Dal 2011, migliaia di detenuti sono morti, torturati o giustiziati durante le impiccagioni di massa notturne.
Costruita su una collina, a 30 chilometri da Damasco, la struttura carceraria di Saydnaya avrà instillato il terrore in generazioni di siriani: un luogo di dannazione dove gli uomini non sono «né vivo[s] né la morte[s] »nelle parole del poeta Faraj Bayrakdar, arrestato per “attività comuniste” e sopravvissuto a quattordici anni di detenzione in varie carceri del Paese.
Arresti sommari, sparizioni forzate e torture sistematiche inflitte ai prigionieri – uomini, donne e bambini – sono stati gli strumenti del regime del regime di Assad, a partire dal colpo di stato che ne segnò l’ascesa al potere nel 1970. Tra le 27 principali carceri centri in Siria, quello di Saydnaya aveva uno status speciale.

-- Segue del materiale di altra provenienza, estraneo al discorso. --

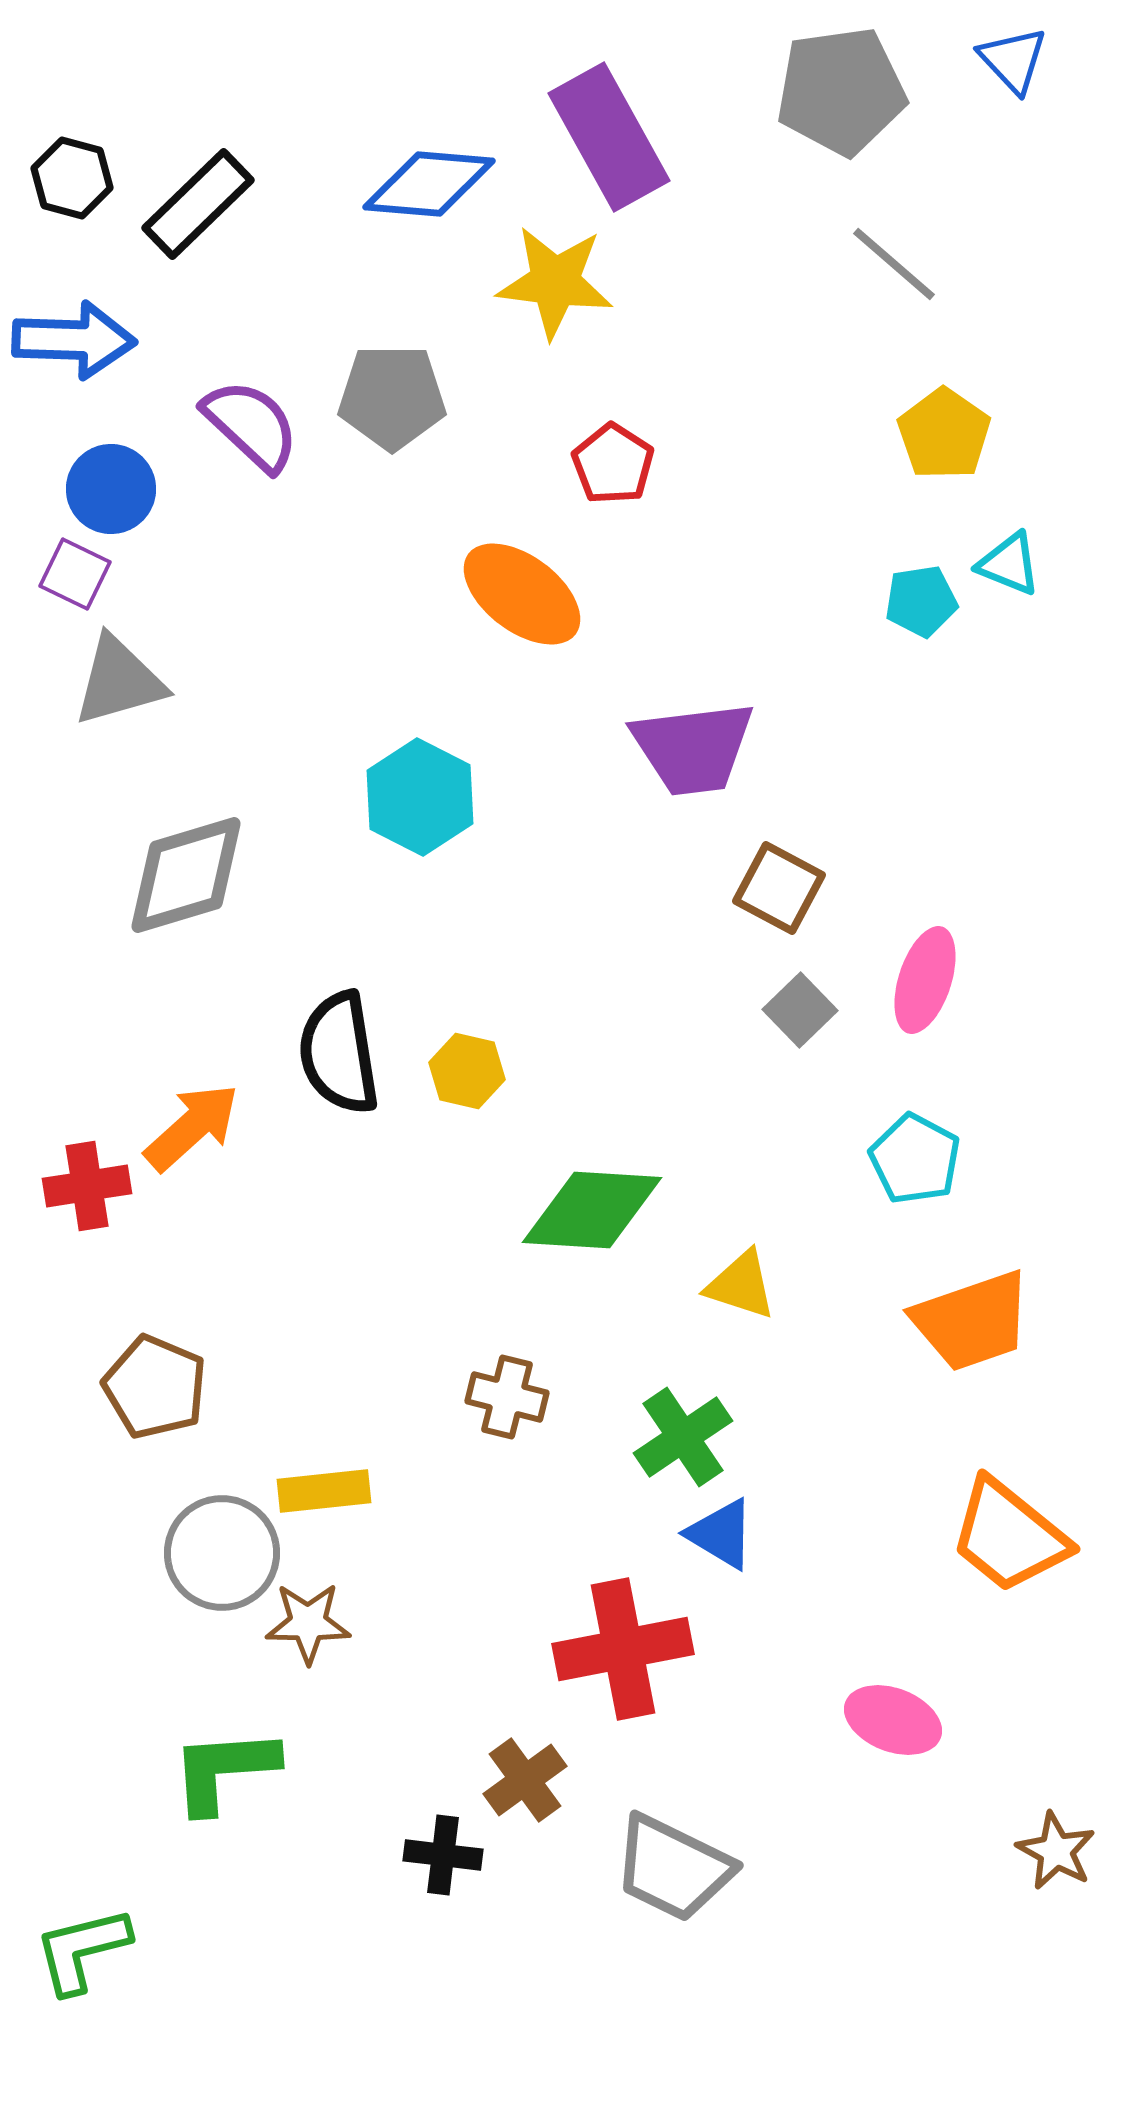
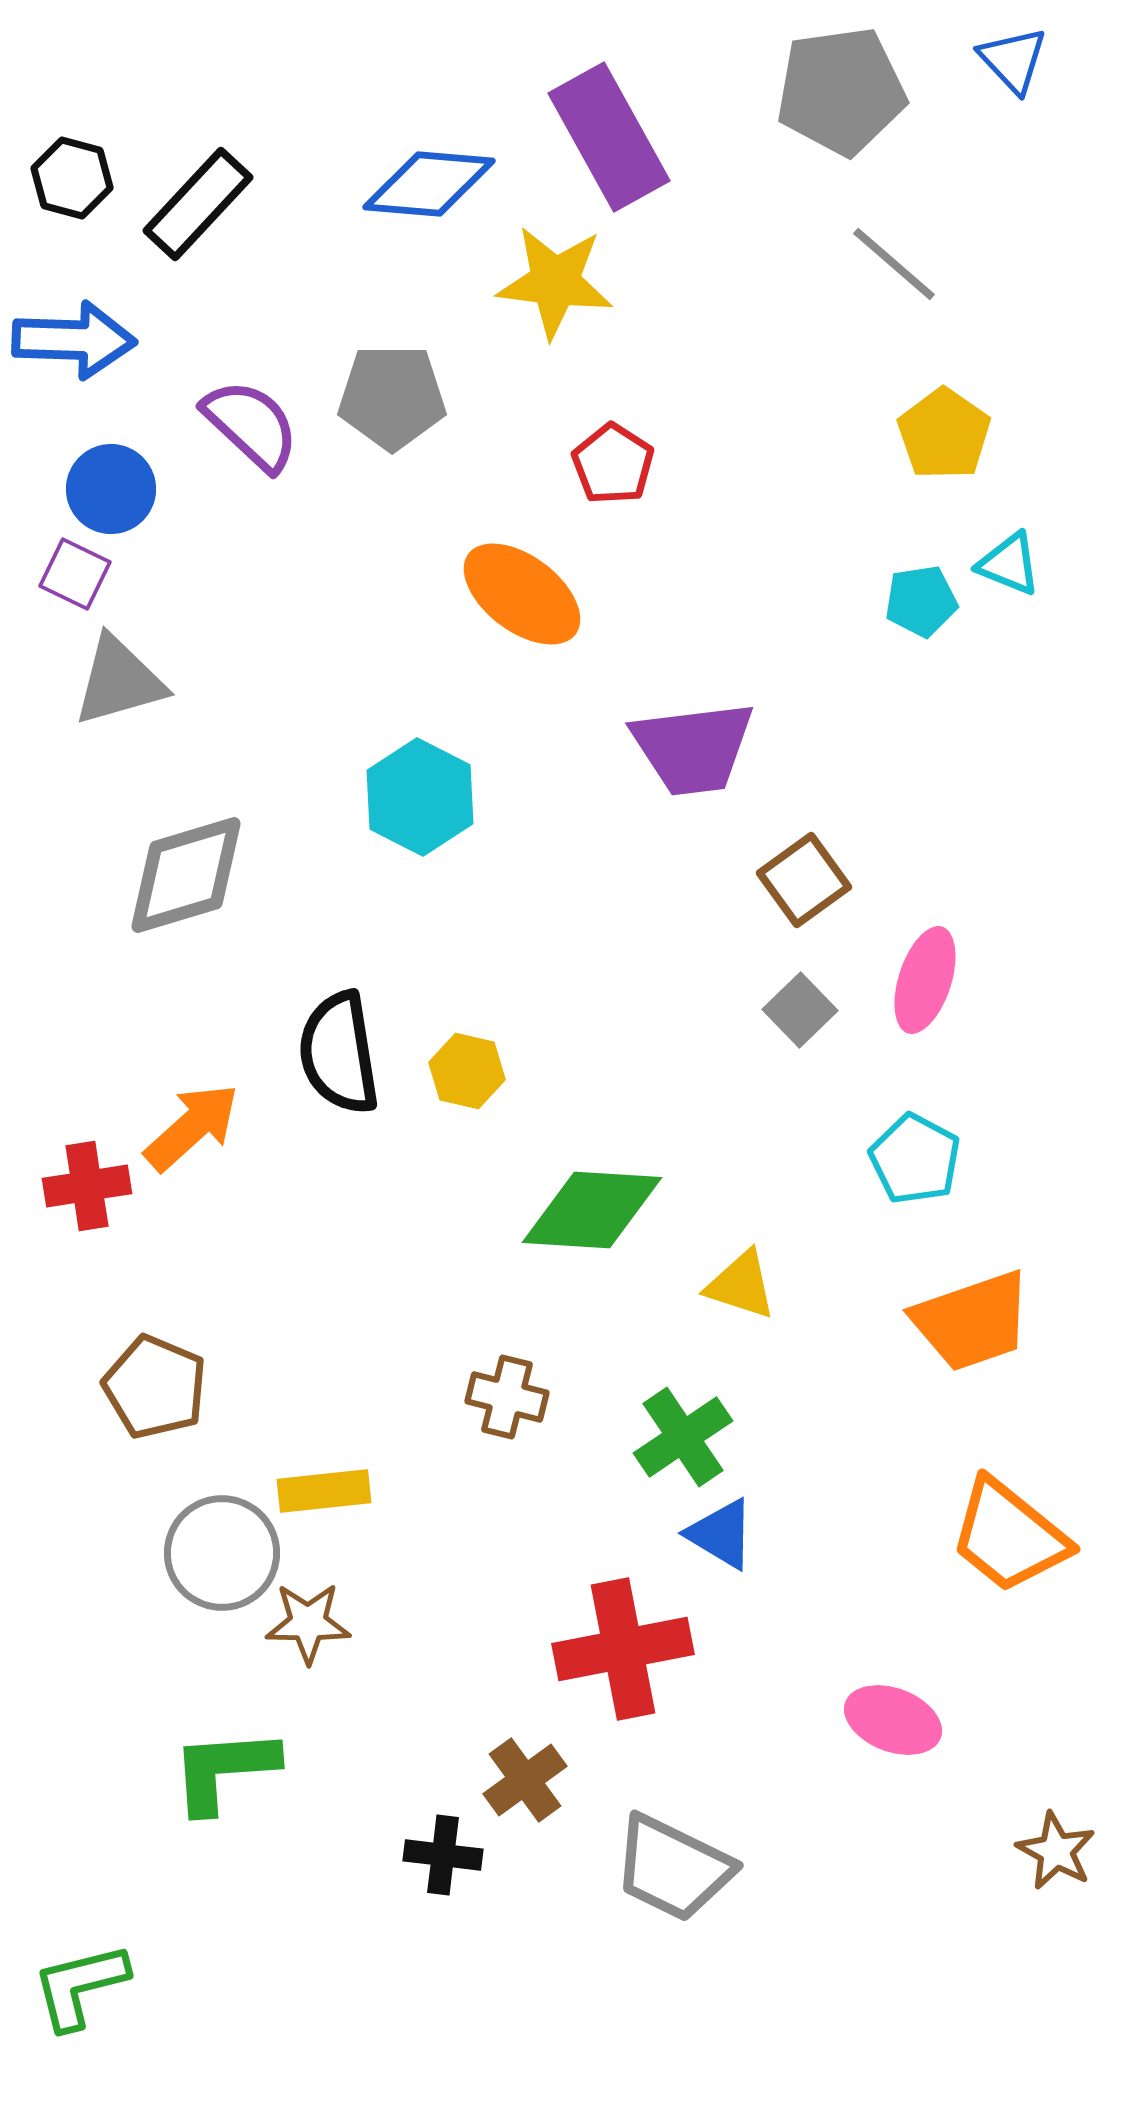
black rectangle at (198, 204): rotated 3 degrees counterclockwise
brown square at (779, 888): moved 25 px right, 8 px up; rotated 26 degrees clockwise
green L-shape at (82, 1950): moved 2 px left, 36 px down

Costruito da Hafez Al-Assad (1930-2000) nel 1987 per contenere 5.000 persone, ne ha imprigionate fino a 20.000 contemporaneamente a partire dalla rivolta popolare del 2011 contro suo figlio, Bashar Al-Assad. Sotto il regno di quest’ultimo, Saydnaya divenne, più che una prigione, un campo di sterminio.
Il complesso è stato aperto dalle forze armate ribelli che hanno preso il potere l’8 dicembre 2024.
Due mura di cinta, dotate di torri di avvistamento, sbarrano l’ingresso. Il primo, all’esterno, è ricoperto di mine anticarro, il secondo di mine antiuomo. Non si trattava solo di contrastare eventuali attacchi lanciati dall’esterno da parte dell’opposizione armata, ma anche di distruggere ogni tentativo di fuga dall’interno. Dopo il 2011, questo dispositivo è stato rinforzato con un 2S1 Gvozdika, un cannone d’artiglieria semovente sovietico. L’unico passaggio era attraverso un cancello controllato da soldati armati.
All’interno del complesso, che si estende su un’area di 1,4 chilometri quadrati, una dozzina di veicoli blindati pattugliavano diversi edifici, tra cui due distinti luoghi di detenzione.
Quello principale, chiamato “edificio rosso”a forma di Y, comprende tre ali di identiche dimensioni. Era riservato ai civili che avevano “confessato” un crimine o considerati “nemici” del popolo siriano: islamisti, fratelli musulmani, comunisti, nasseristi, oppositori curdi, giornalisti o semplici cittadini vittime della denuncia di un vicino o un rivale. Senza contare quelli che sono stati arrestati per fare pressione su un genitore. Alla fine di marzo 2011, il regime ha espulso 260 islamisti. Un altro rilascio di jihadisti è avvenuto nel giugno 2011. A quella data, la maggior parte dei detenuti erano manifestanti, oppositori o percepiti come tali.
Il secondo, denominato “edificio bianco”a forma di L e di costruzione più recente, era destinato ai soldati sospettati di slealtà. Dal 2011 è stato utilizzato per detenere altri civili. Contiene anche la sala delle esecuzioni. Le immagini satellitari declassificate da Washington nel 2017, supportate dalle testimonianze dei sopravvissuti, suggeriscono la presenza di un crematorio. Fino ad ora, la sua esistenza non è stata confermata.